C’est mon avis, et je le partage
Parmi les multiples questions fondamentales qui taraudent l’être humain, « comment se faire un avis ? » devrait figurer au même rang que « pourquoi vivons-nous ? », « qu’est-ce qu’une vie ? » et « y a-t-il une vérité ? », et pourtant elle saute bien moins souvent à l’esprit. C’est qu’on a tendance à penser qu’on a un avis parce que c’est le bon, et que les autres se trompent pour la bonne raison que leur avis est mauvais. Le constat, en général, ne va pas plus loin, « c’est mon avis et je le partage » tenant lieu – hélas – de leitmotiv imparable.
Certes – et fort heureusement –, il peut arriver que l’on change d’avis après avoir été convaincu par un argument, mais soyons de bon compte : c’est plutôt rare. De même, on se forge parfois une opinion après une analyse pondérée des différents points de vue en présence, mais là aussi, c’est plutôt rare. Et si on change parfois d’avis en suivant un débat, là encore, c’est plutôt rare. En général, on applaudit par principe – ou par habitude – son champion, on s’indigne des propos de ses adversaires, et on se dit : mon champion a raison, et les autres ont tort ; ce qu’il dit est vrai, les chiffres qu’il invoque sont les bons ; voilà pourquoi je pense comme lui.

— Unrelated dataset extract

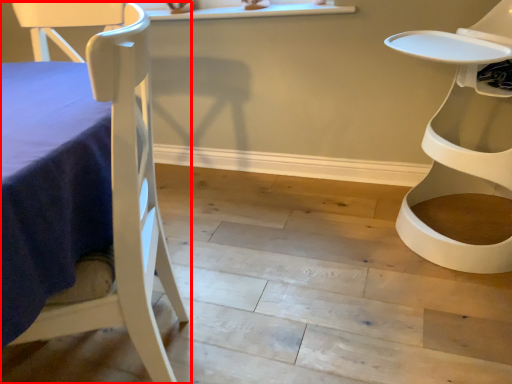
Question: From the image's perspective, what is the correct spatial relationship of chair (annotated by the red box) in relation to chair?

Choices:
 (A) above
 (B) below

Answer: (B)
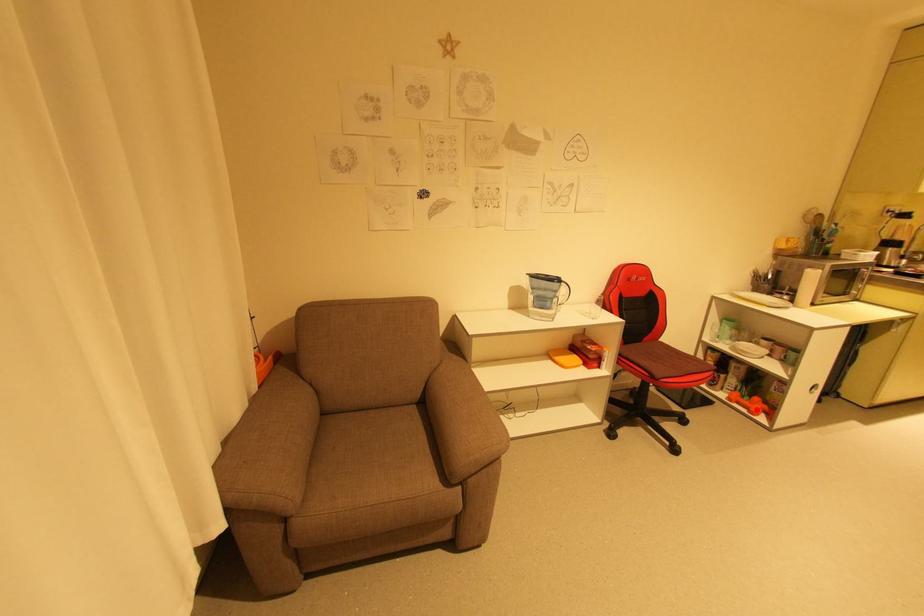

C’est que notre avis nous définit tant, qu’il est si profondément ancré en nous, qu’il se confond si fort avec notre identité, que notre cerveau a un mal fou à ne pas le confondre avec la vérité. Une vérité dont on pense qu’elle nous guide, alors que nous l’avons choisie, et pas toujours consciemment. Ce qui pose cette question vertigineuse : d’où viennent nos opinions ? Bien souvent, et sans s’en rendre compte, nous réfléchissons par mimétisme, ou par sympathie pour des gens. Ou alors par rupture, par défiance à l’encontre d’idées de gens qui nous ont déçus. Mais (et je vous demande de réfléchir là-dessus) est-il possible de se faire un avis sans se faire un avis sur l’avis des autres ? C’est-à-dire sans fantasmer le point de vue adverse ? Question ouverte. Vous avez vingt minutes.